**Try it**
Only the lines from the line with "right elbow: (382, 239, -3)" through the end of the records belong in your reply, copied exactly, with every picture left out.

**Records to use**
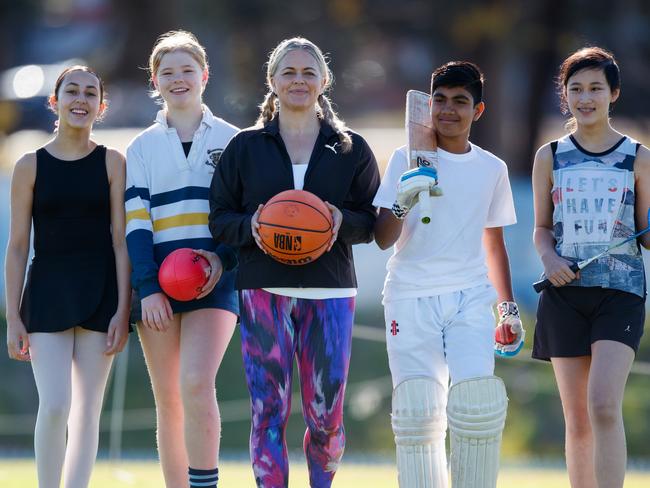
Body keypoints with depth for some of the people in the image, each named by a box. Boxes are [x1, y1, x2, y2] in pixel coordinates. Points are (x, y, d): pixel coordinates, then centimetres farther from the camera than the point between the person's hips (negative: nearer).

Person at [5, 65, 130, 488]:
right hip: (48, 291, 0)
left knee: (87, 410, 2)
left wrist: (123, 311, -6)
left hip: (99, 293, 0)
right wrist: (13, 317, -1)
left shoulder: (112, 163, 3)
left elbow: (121, 242, 1)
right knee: (54, 405, -14)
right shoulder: (31, 165, 4)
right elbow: (18, 247, 4)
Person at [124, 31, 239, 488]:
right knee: (168, 401, 3)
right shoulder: (143, 147, 11)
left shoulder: (230, 140, 8)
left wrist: (222, 258, -11)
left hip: (215, 279, -2)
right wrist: (147, 288, -8)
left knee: (196, 383, -21)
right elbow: (136, 223, 4)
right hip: (157, 278, 2)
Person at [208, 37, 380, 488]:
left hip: (330, 293, 0)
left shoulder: (351, 149, 9)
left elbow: (372, 221, 9)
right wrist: (250, 226, -12)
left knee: (326, 416, 0)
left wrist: (343, 222, -12)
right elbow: (219, 218, 9)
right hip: (265, 292, 0)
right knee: (269, 411, -6)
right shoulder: (245, 147, 9)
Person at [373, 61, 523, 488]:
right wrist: (403, 203, -21)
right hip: (411, 296, -1)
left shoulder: (492, 169, 12)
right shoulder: (408, 161, 4)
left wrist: (509, 308, 20)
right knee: (417, 410, -11)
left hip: (471, 297, 1)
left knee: (478, 403, -17)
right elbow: (382, 239, -3)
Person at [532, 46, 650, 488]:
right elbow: (542, 227, 15)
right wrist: (548, 257, -7)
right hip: (566, 292, 2)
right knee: (577, 420, 4)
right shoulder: (551, 157, 9)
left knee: (604, 406, -19)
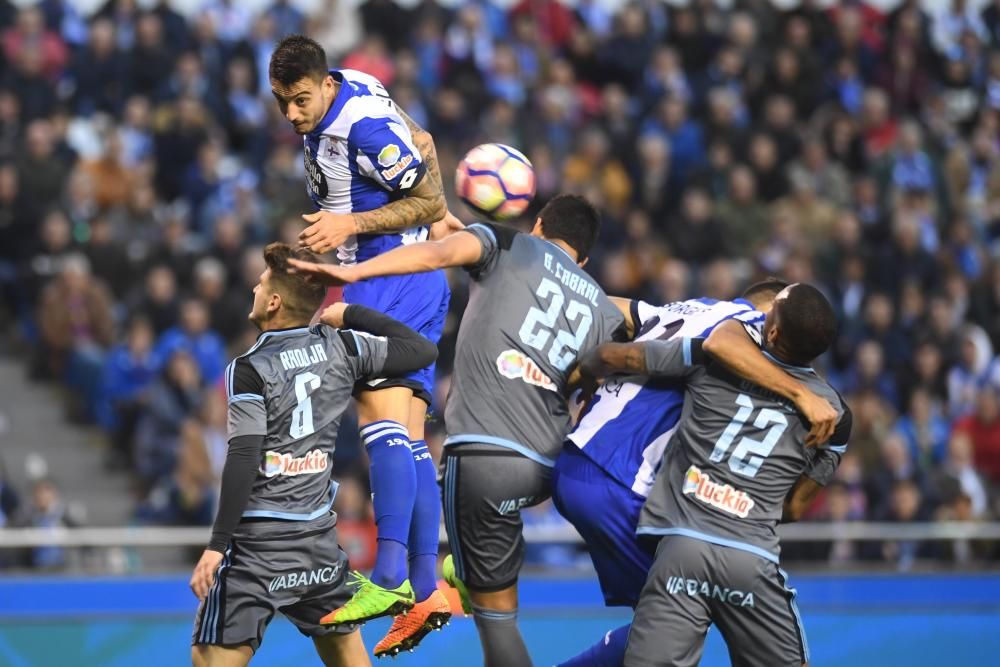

**Task response**
right elbow: (382, 239, -3)
Person at [532, 46, 650, 488]:
right elbow: (542, 227, 15)
right wrist: (548, 257, -7)
right hip: (566, 292, 2)
right knee: (577, 420, 4)
right shoulder: (551, 157, 9)
left knee: (604, 406, -19)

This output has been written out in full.